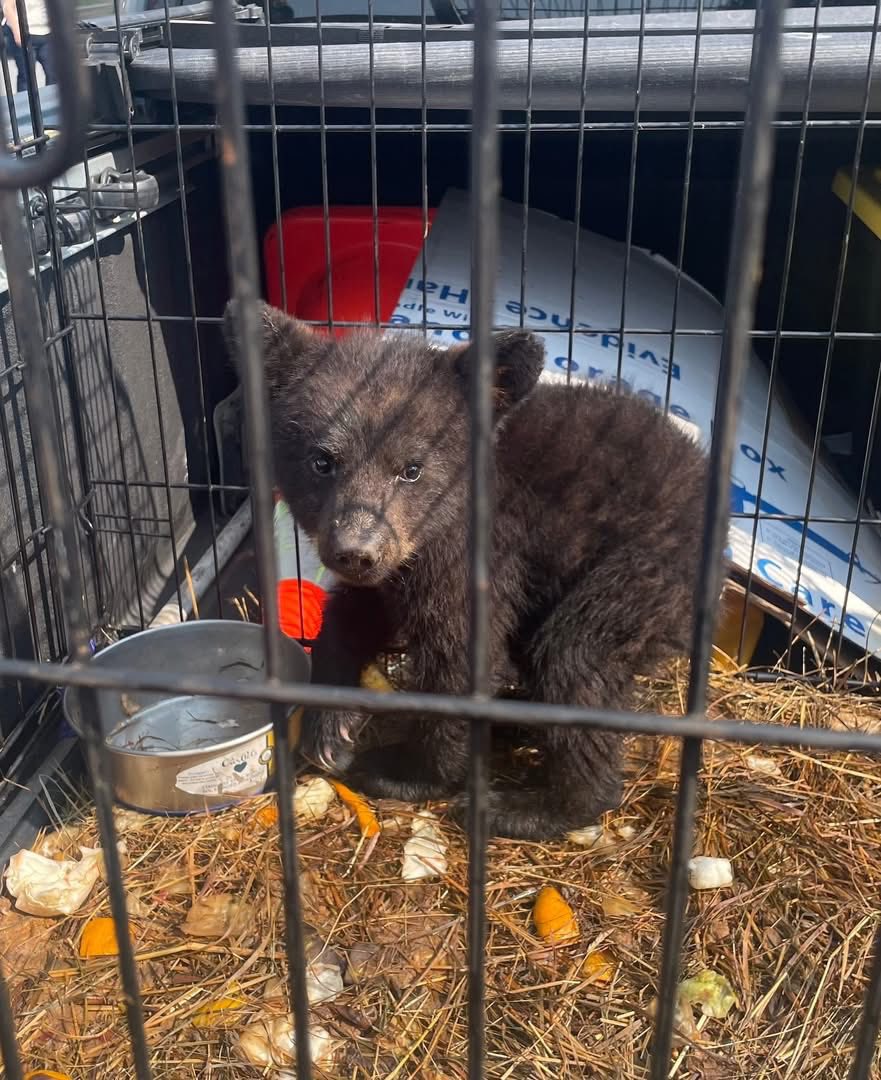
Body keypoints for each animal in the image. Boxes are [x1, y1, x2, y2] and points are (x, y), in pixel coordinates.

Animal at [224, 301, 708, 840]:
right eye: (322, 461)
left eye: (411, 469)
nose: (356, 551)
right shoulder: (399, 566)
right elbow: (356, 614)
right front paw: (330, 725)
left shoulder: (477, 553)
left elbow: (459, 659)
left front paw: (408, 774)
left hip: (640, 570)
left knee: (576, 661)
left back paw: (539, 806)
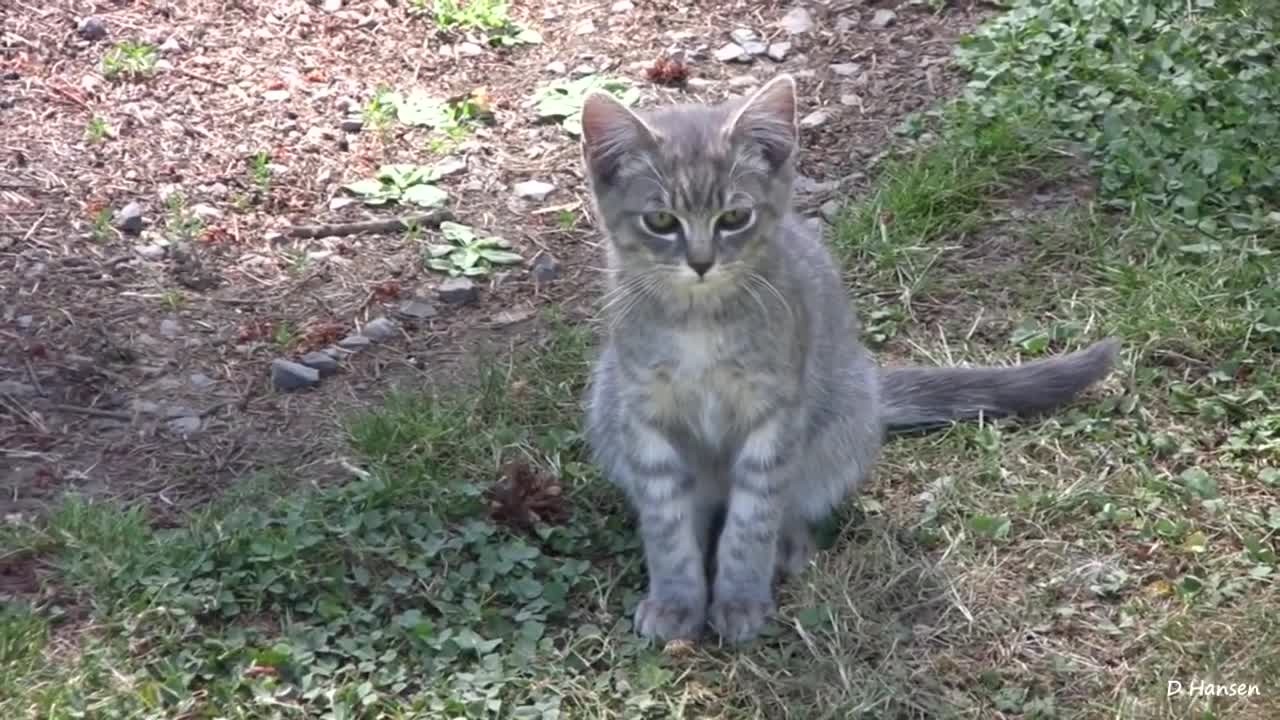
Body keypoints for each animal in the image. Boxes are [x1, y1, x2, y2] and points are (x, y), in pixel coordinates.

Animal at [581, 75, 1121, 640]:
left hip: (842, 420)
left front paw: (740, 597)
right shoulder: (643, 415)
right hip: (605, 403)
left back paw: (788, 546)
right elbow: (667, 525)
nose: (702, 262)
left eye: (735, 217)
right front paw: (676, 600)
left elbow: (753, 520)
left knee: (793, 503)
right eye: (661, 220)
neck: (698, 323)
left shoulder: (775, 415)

•••

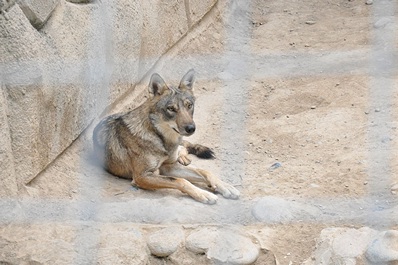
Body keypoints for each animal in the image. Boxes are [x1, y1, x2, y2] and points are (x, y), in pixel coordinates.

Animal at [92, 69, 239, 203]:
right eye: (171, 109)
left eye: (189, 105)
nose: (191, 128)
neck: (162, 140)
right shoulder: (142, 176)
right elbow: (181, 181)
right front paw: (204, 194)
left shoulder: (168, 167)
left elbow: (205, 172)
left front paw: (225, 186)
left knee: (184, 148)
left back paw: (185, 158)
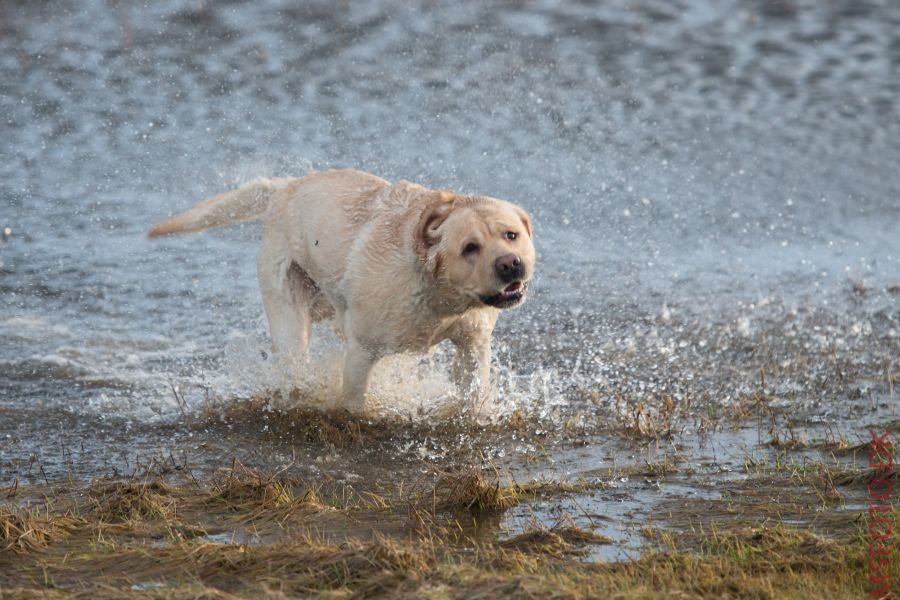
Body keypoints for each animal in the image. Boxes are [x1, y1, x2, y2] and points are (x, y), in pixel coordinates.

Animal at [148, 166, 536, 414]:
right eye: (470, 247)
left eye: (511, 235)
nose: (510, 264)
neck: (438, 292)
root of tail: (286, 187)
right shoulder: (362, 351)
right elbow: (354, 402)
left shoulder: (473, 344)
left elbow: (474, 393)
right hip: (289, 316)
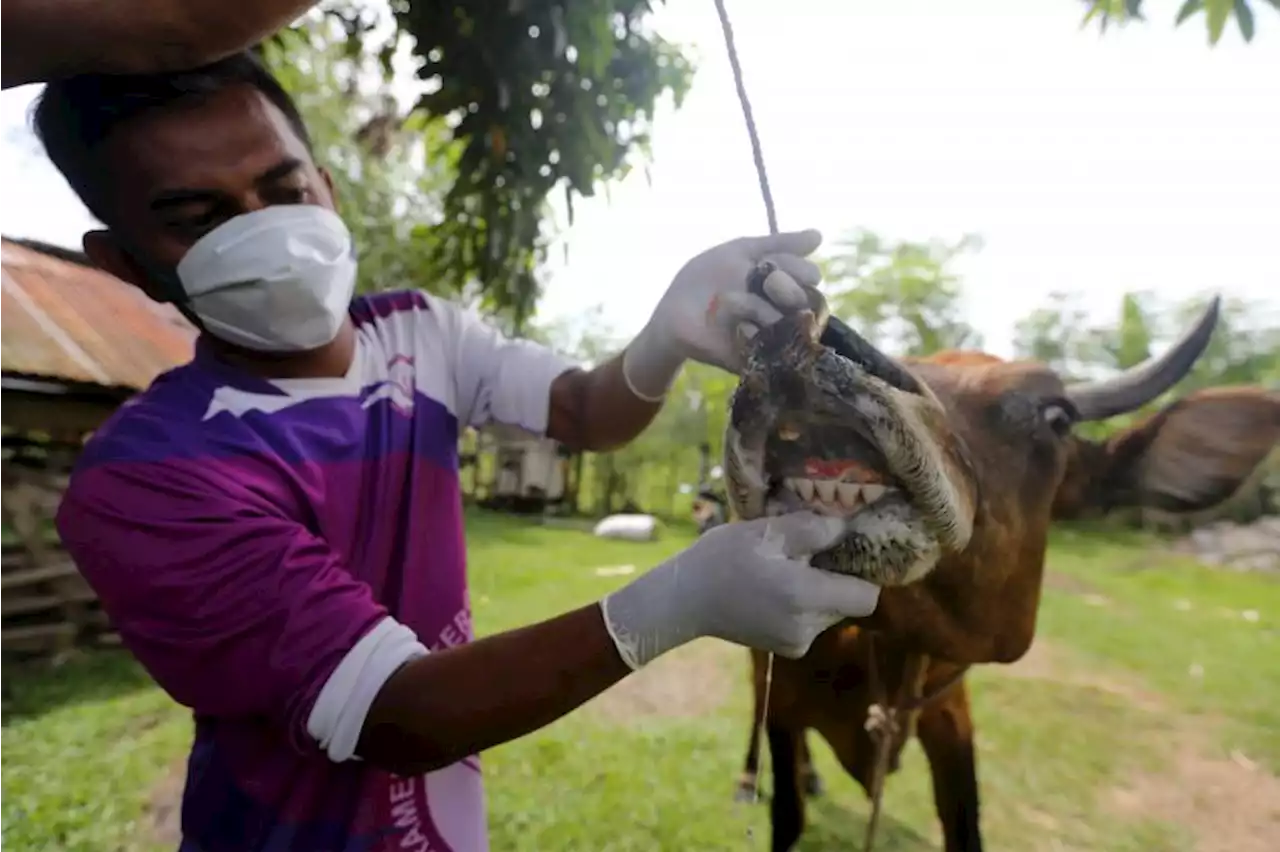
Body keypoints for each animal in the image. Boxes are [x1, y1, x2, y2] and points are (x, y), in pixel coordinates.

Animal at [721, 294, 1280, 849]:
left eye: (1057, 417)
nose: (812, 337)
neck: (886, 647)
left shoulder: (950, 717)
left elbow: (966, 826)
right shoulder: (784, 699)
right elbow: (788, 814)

•••

▶ [Exercise] Among the entries above, count the lines that contain the word "shoulder" and give the number by itself.

▶ [Task solution] 10